Friday, 3 December 2010

LAC: ordering documents for online delivery

Last month Library and Archives Canada (LAC) was "pleased to announce that it is modernizing its textual reprography services in order to meet growing client demand for digital copies. Therefore, as of November 15, 2010, LAC will now offer copies of various textual records in digital format."

Living in Ottawa with convenient access to LAC I don't need to order a copy of most archival documents. I can go online to order the document to be produced, jump on a bus when it's available, and view the original at 395 Wellington. If I take my digital camera I can make copies at no cost.

As I wanted to look again at my great uncle's CEF service file it was an opportunity to try the new service, especially as "LAC will add digitized images generated by client requests to its website, whenever permissible, thereby making a broader range of LAC holdings available to Canadians." If I pay to make my great uncle`s file available online it should be is accessible to everyone for evermore.

After finding the archival reference in the LAC's Soldiers of the First World War - CEF database, I selected the Copies and Reproductions link from near the top of the LAC homepage. The next page has a link to Online Order Form for Photocopies and Reproductions, and also a link to Price List and Service Standards from which I found that as a Senior I`d be charged 30c per page rather than 40c for standard service, order processed within 30 (calendar or working?) days  of receipt.

On the order form I had to respond to three bureaucratic items, then moved on to specify the material I wanted copied.

Asked to specify the reproduction format desired I found out through a phone call you don't ask for`a |"digital copy" which would seem to be the obvious choice, but a "photo copy or PDF." Then, on the following page where you enter the archival reference for the material needed, you specify "PDF - URL (an URL address will be provided to you once the order is completed)." There appears to be no specification of the resolution (dpi) of the pdf images supplied.

Under "prices and service standards/special instructions," I noted I qualified for the Seniors price, and confirmed that was the way to do it in a phone call.
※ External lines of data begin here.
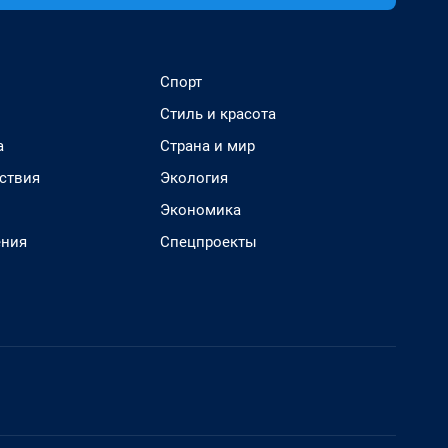
Спорт
Стиль и красота
а
Страна и мир
ствия
Экология
Экономика
ения
Спецпроекты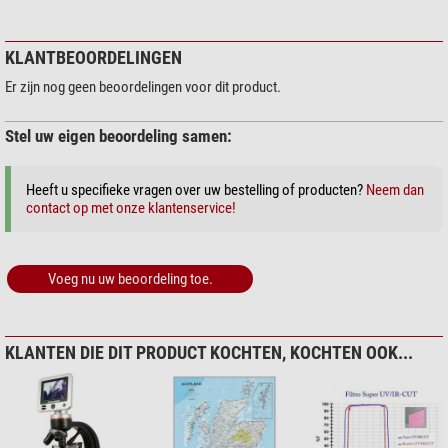
KLANTBEOORDELINGEN
Er zijn nog geen beoordelingen voor dit product.
Stel uw eigen beoordeling samen:
Heeft u specifieke vragen over uw bestelling of producten?
Neem dan
contact op met onze klantenservice!
Voeg nu uw beoordeling toe.
KLANTEN DIE DIT PRODUCT KOCHTEN, KOCHTEN OOK...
Apparently I will be asked to provide an image of a drivers license or other suitable document showing my age in order to qualify, something I should only have to do once.

The next step was to enter credit card information, which I noticed was on the secure (https://) website. I was slightly hesitant to do this as there is no indication of how much it will cost. The helpful person on the phone inform me that the typical WW1 service file is 40 - 75 pages, so upward of $13.50, plus tax at the Senior rate.

I received a prompt automated confirmation of receipt of the order on December 2nd. I'll be interested to see whether the holiday period helps clarify whether it's 30 calendar or working days.

With the exception of the items noted above the ordering process went smoothly. Although the cost is higher than I would pay if I went to LAC taking into account the time it would take just for travel, at minimum wage, means I'm coming out ahead - as long as the need is not time critical.

For those outside Ottawa the benefit is clearly greater. The service is tangible progress toward the LAC goal of making their service more equitably available across Canada. I hope others use it, and provide feedback to LAC.

LAC management should evaluate the cost of this service after they have some experience with it. The per page cost of digital copying is perhaps a couple of cents. There is no toner or paper cost as with hard copy. Retrieving the material, and the administrative overhead, don't depend on the number of pages copied so it would seem fairer to charge a set-up fee plus a low per image fee.

1 comment:

M.C. Moran said...

Thanks for posting this information. I really like the idea of online delivery, and will certainly try this service.